Yankees and the AL East: 25 years as baseball’s best division
Using Your Head
Martinez and Clemens faced off in Game Three, and it turned into a rare and unique classic. When the pitchers tried to throw strikes, they did okay, with the Yankees winning 4-3. But when the pitchers tried to send messages, they were far more successful.
It all started in the fourth inning, although it might be more accurate to say it started the day Ruth was sold. A frustrated Pedro, who had given up four runs, threw at Karim Garcia’s head. Garcia had no problems expressing himself, either: First he yelled, and then he slid overly hard into second baseman Todd Walker; the benches cleared.
Thinking his message was still a bit vague, Martinez decided to be more opaque. Responding to the threats of Jorge Posada, who was yelling from the dugout, Pedro pointed at his own head in a way that some, like Dan O’Shaugnessy of the Boston Globe, felt was an indication of Pedro’s willingness to throw at Georgie’s head if the opportunity should present itself.

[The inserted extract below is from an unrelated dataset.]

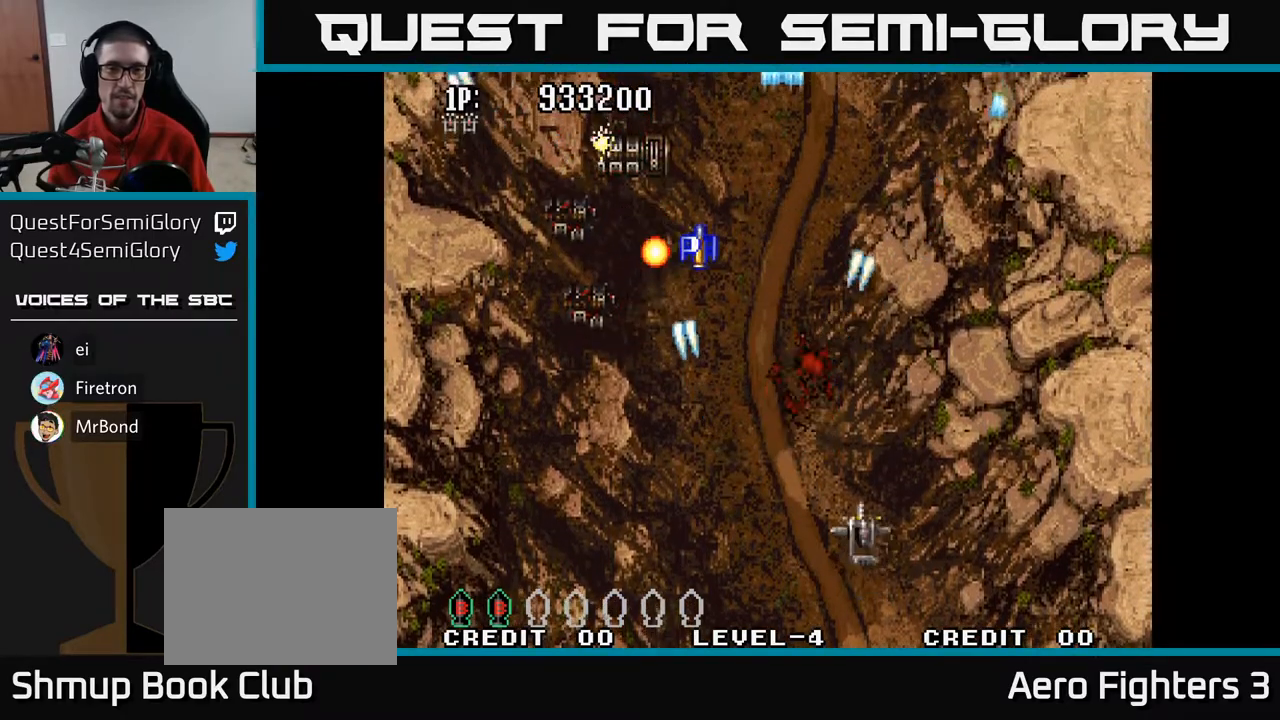
{"buttons": ["A", "DPAD_UP", "DPAD_LEFT"], "left_stick": "center", "right_stick": "center", "events": [[267, "DPAD_LEFT", "up"], [383, "DPAD_LEFT", "down"]]}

Nonetheless, order was restored; that lasted less than an inning. In the bottom of the frame, Manny Ramirez overreacted to a pitch that even CBS referred to as,
"…slightly inside at most."
Bat in hand, he headed for the mound and a more than willing Roger Clemens. Benches cleared again and this time fights broke out. But the most bizarre incident happened when 72-year old Yankees bench Coach, and former Red Sox manager, Don Zimmer decided to get involved.
Some Decisions are Better than Others
Zim charged at 30-year old Pedro Martinez, a world class athlete in his prime. Running like an old, drunk, hippopotamus, Zimmer listed head first towards Martinez. Taking a Daoist approach, Pedro took what was offered him. He grabbed Zim’s head with both hands and twirled him to the ground.
For longtime readers, and my editors, I feel I must say at this point: I am not making this up.
It got a lot weirder than that later, with Karim seemingly getting into a brawl with a Red Sox employee, but you can read about that for yourself. When the dust settled, fines were issued, the police were involved, Zimmer left the stadium on a stretcher, and the Yankees won the game.
But not the series; not yet. Neither team could take control of the series, and it was tied after six games. That set baseball fans everywhere up for a treat.
First, it meant an ALCS game seven. And this one between ancient enemies, the Yanks and Red Sox. It also meant a rematch of game three, again featuring two of the best pitchers in the game. All of that played out with the events of game three still extremely fresh in the everyone’s mind.
It was an incredibly significant game for the Sox, Yankees, and AL East as a whole.